§ WHAT IS REQUIRED: Arrange every line of the listing below as a Markdown table with the columns Row and Entry, numbering the rows and skipping blank lines. Leave the pictures out of the table.

§ DATA FOR THIS EXERCISE:
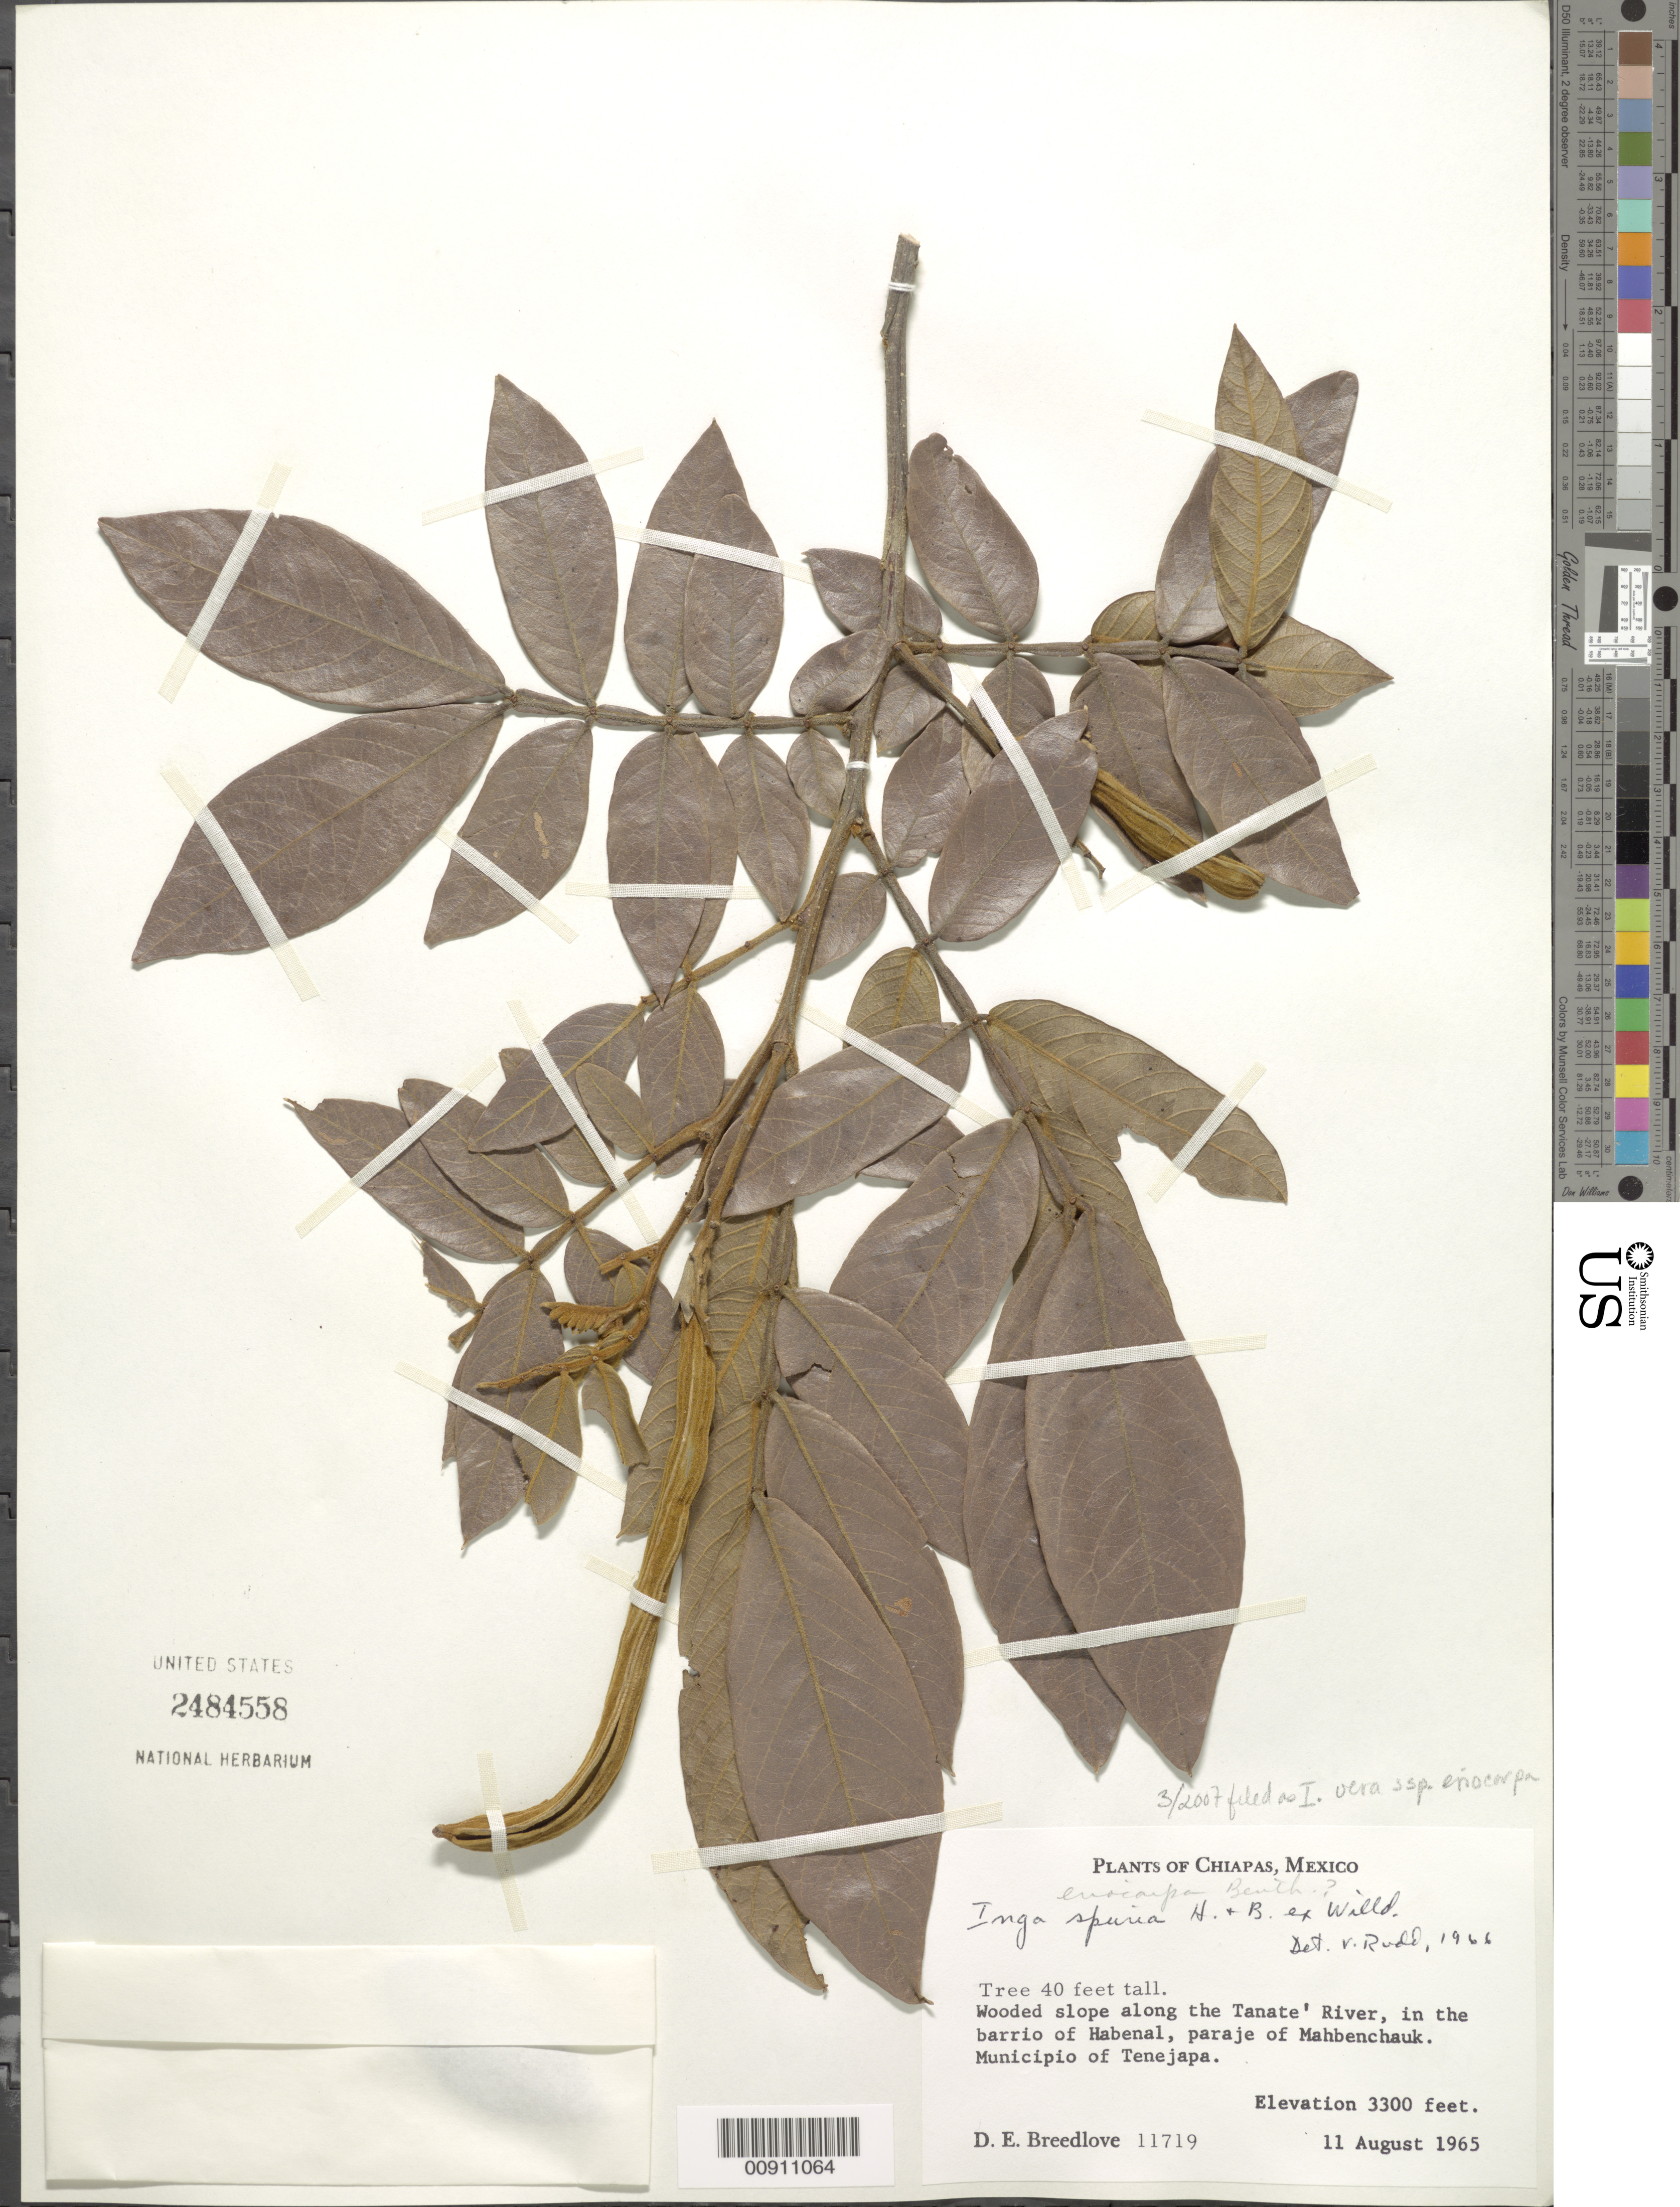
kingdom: Plantae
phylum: Tracheophyta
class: Magnoliopsida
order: Fabales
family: Fabaceae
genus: Inga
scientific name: Inga vera subsp. eriocarpa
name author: (Benth.) J. León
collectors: D. E. Breedlove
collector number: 11719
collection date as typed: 11 Aug 1965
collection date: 1965-08-11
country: Mexico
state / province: Chiapas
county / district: Tenejapa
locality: Along the Tanate' River in the barrio of Habenal, paraje of Mahbenchauk. Municipio of Tenejapa, Chiapas.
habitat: Wooded slope.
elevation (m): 1006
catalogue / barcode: US 2484558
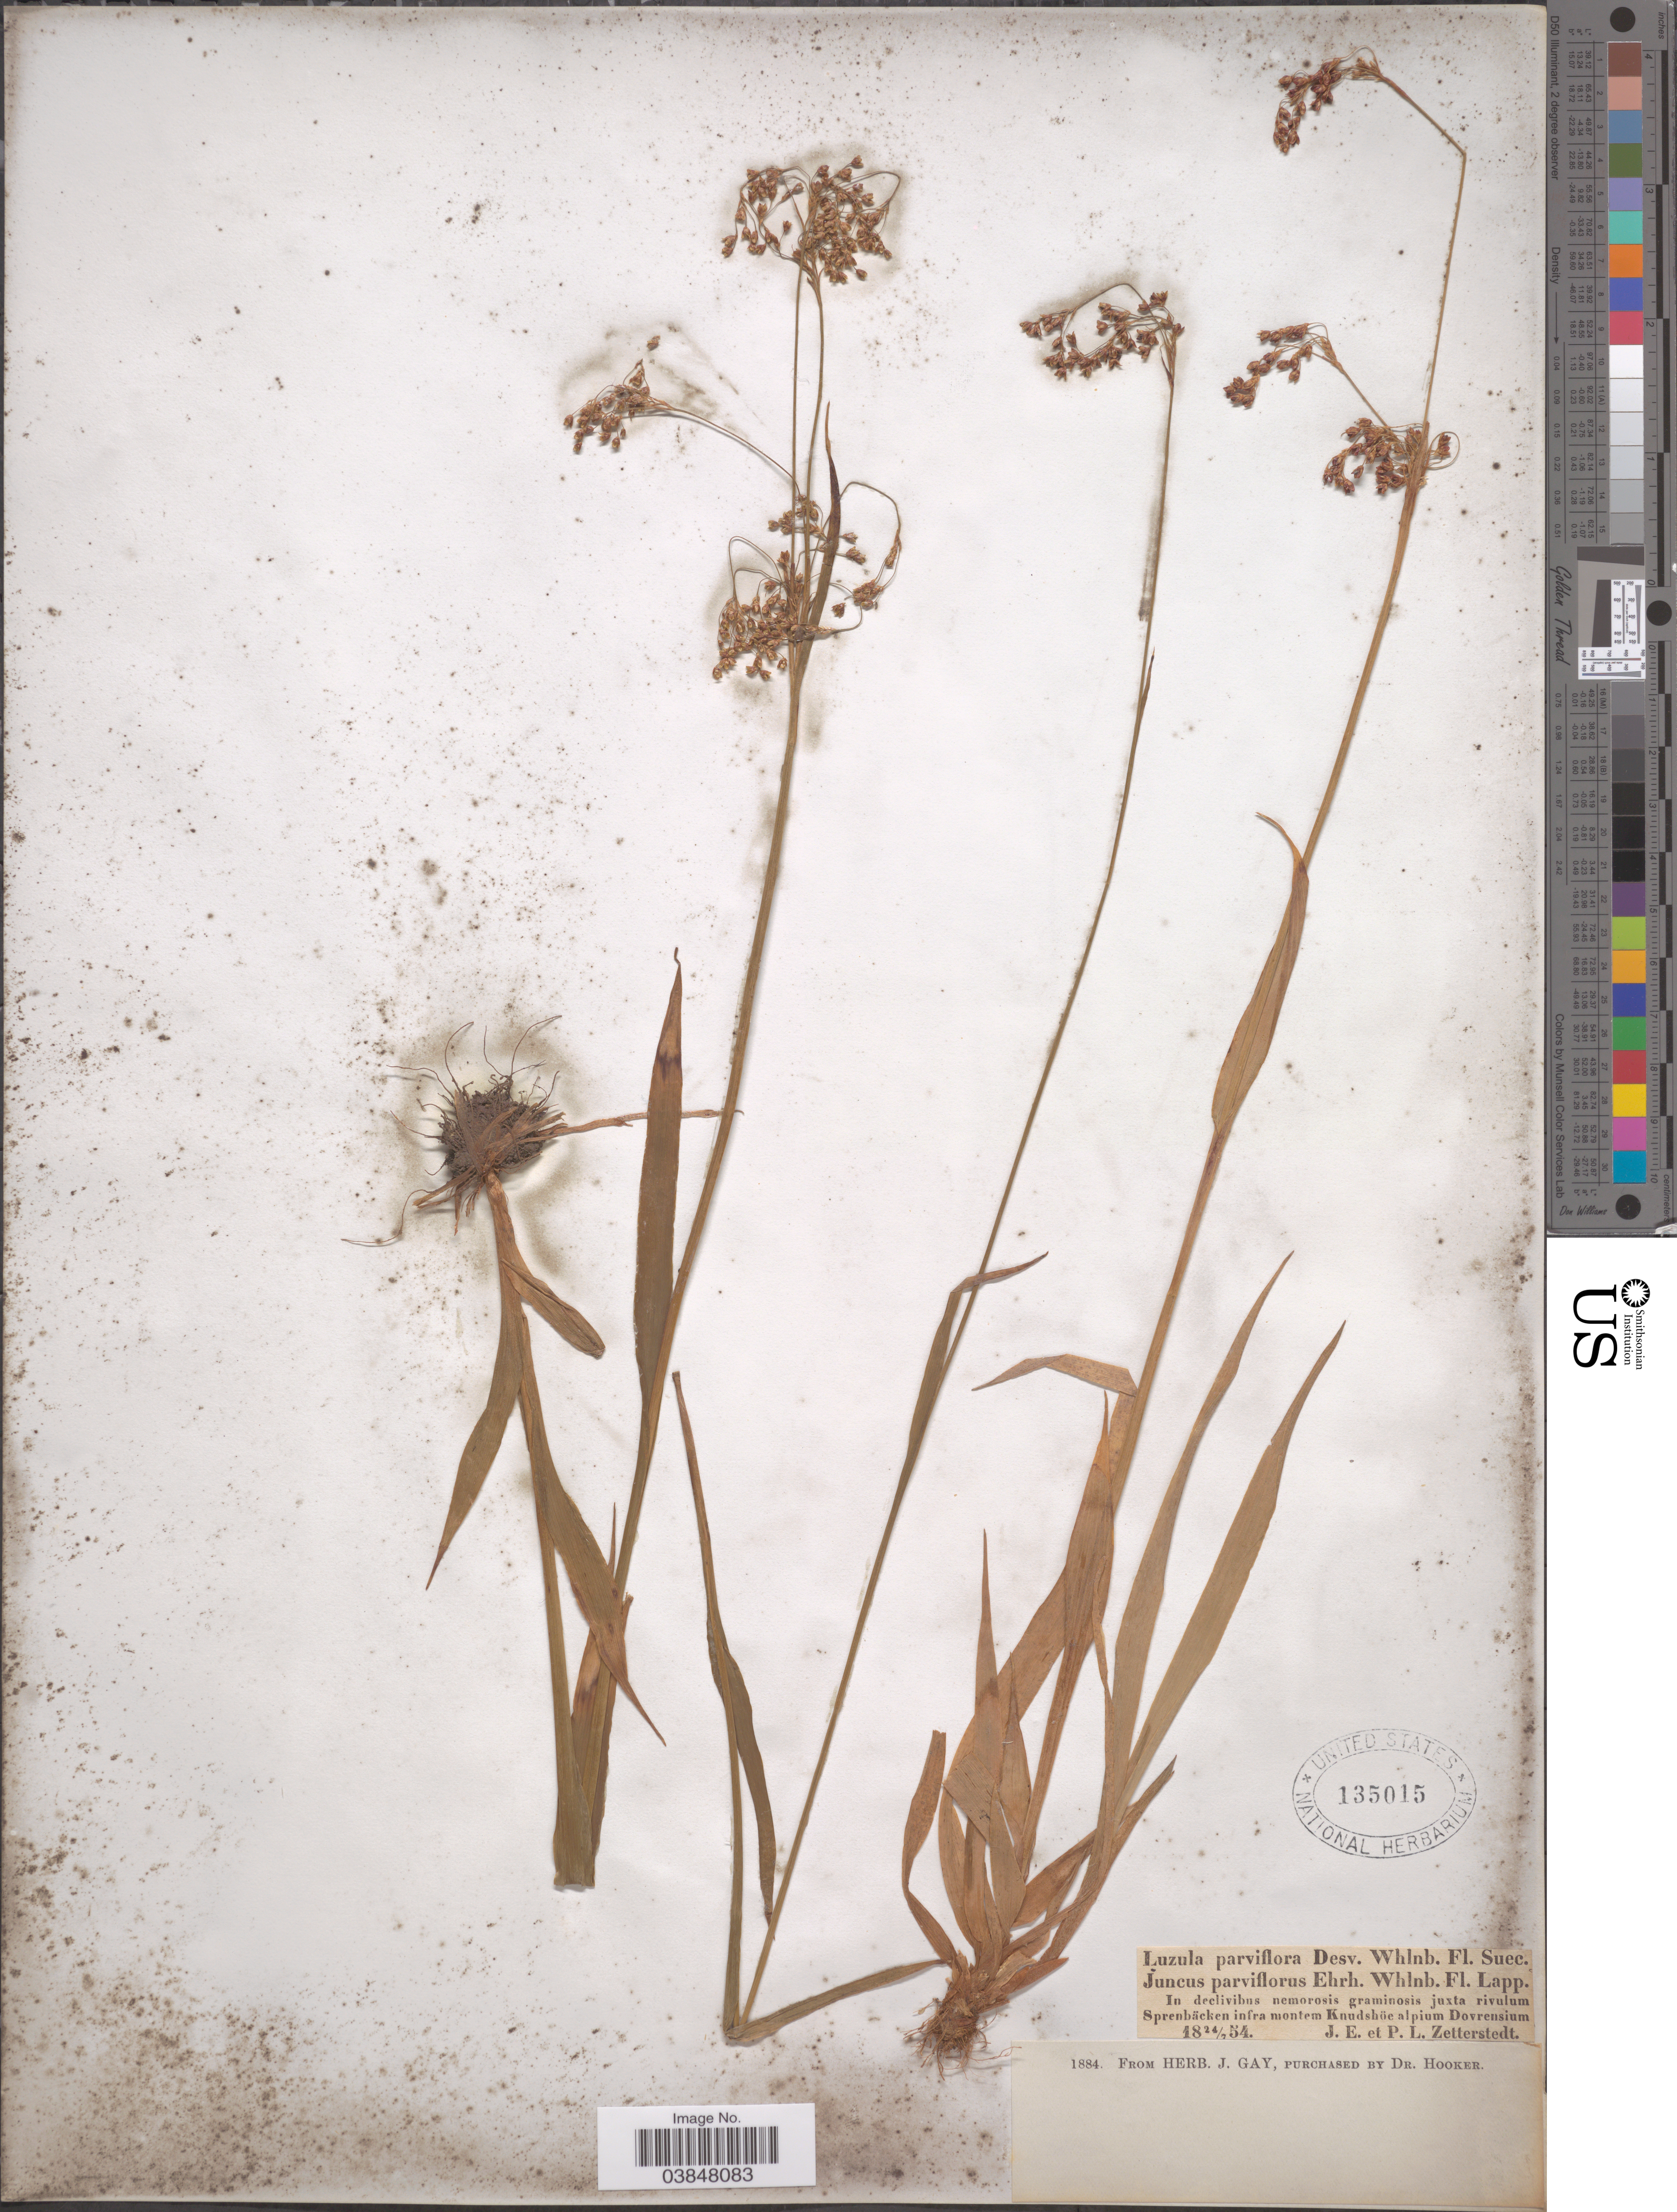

§ REPLY TO THE TASK:
| Row | Entry |
|---|---|
| 1 | kingdom: Plantae |
| 2 | phylum: Tracheophyta |
| 3 | class: Magnoliopsida |
| 4 | order: Fabales |
| 5 | family: Fabaceae |
| 6 | genus: Inga |
| 7 | scientific name: Inga vera subsp. eriocarpa |
| 8 | name author: (Benth.) J. León |
| 9 | collectors: D. E. Breedlove |
| 10 | collector number: 11719 |
| 11 | collection date as typed: 11 Aug 1965 |
| 12 | collection date: 1965-08-11 |
| 13 | country: Mexico |
| 14 | state / province: Chiapas |
| 15 | county / district: Tenejapa |
| 16 | locality: Along the Tanate' River in the barrio of Habenal, paraje of Mahbenchauk. Municipio of Tenejapa, Chiapas. |
| 17 | habitat: Wooded slope. |
| 18 | elevation (m): 1006 |
| 19 | catalogue / barcode: US 2484558 |